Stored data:
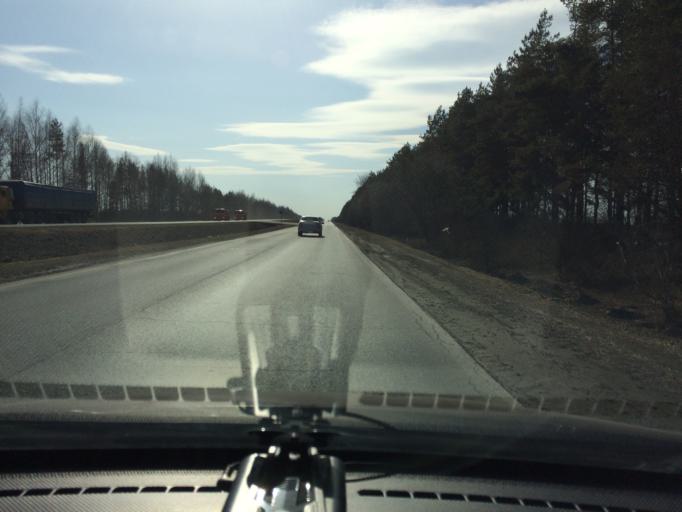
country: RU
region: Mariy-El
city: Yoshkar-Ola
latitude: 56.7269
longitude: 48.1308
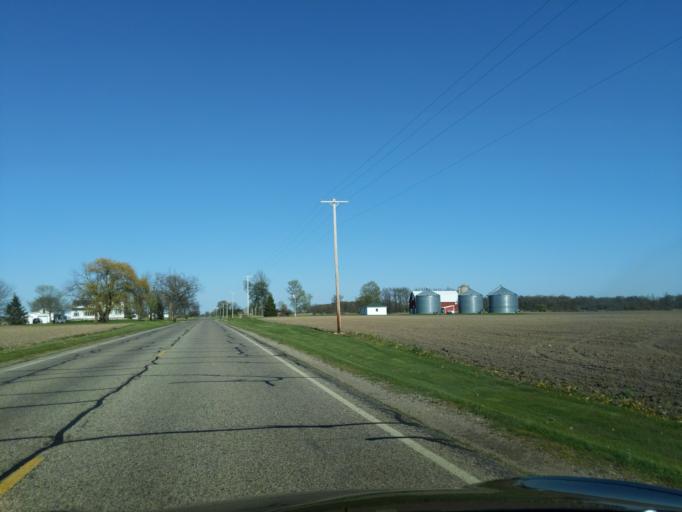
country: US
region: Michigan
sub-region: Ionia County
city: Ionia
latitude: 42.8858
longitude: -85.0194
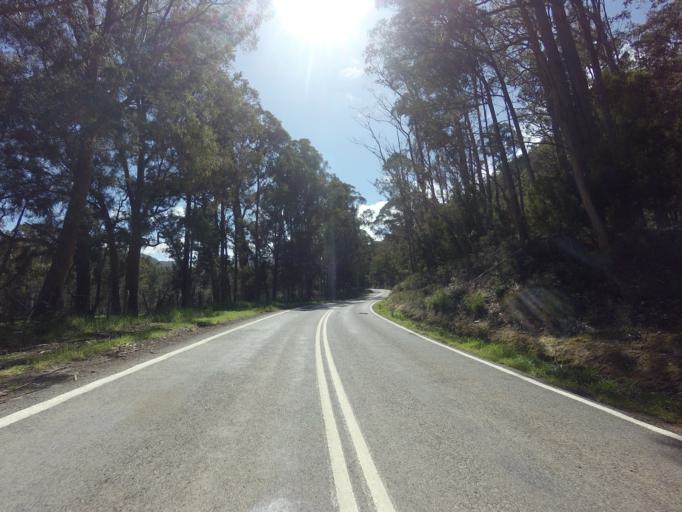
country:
--
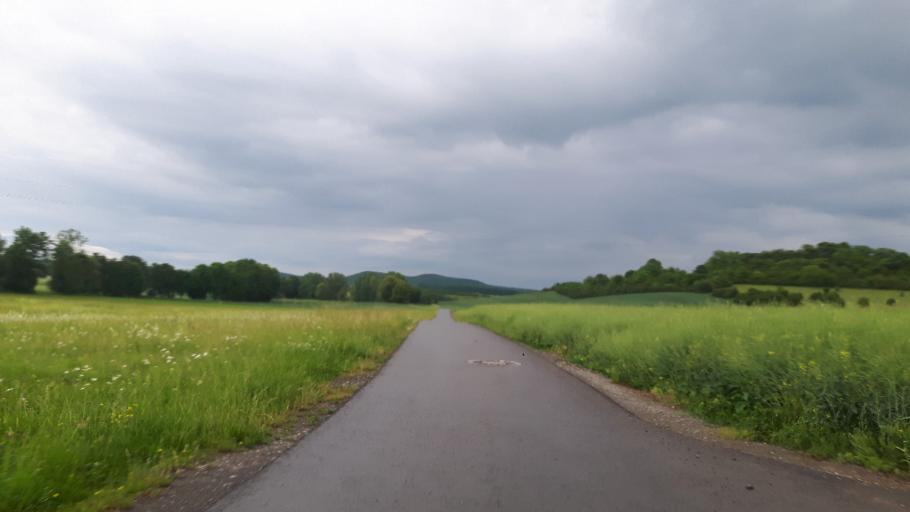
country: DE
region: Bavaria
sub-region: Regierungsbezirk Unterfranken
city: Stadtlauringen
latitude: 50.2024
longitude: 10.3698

### REQUIREMENTS
Reproduce word for word the portion of the data above that begins with the line containing "region: Mariy-El" and ends with the line containing "longitude: -85.0194", including both of those lines. Omit the pictures from your answer.

### RESPONSE TO THE EXERCISE
region: Mariy-El
city: Yoshkar-Ola
latitude: 56.7269
longitude: 48.1308
country: US
region: Michigan
sub-region: Ionia County
city: Ionia
latitude: 42.8858
longitude: -85.0194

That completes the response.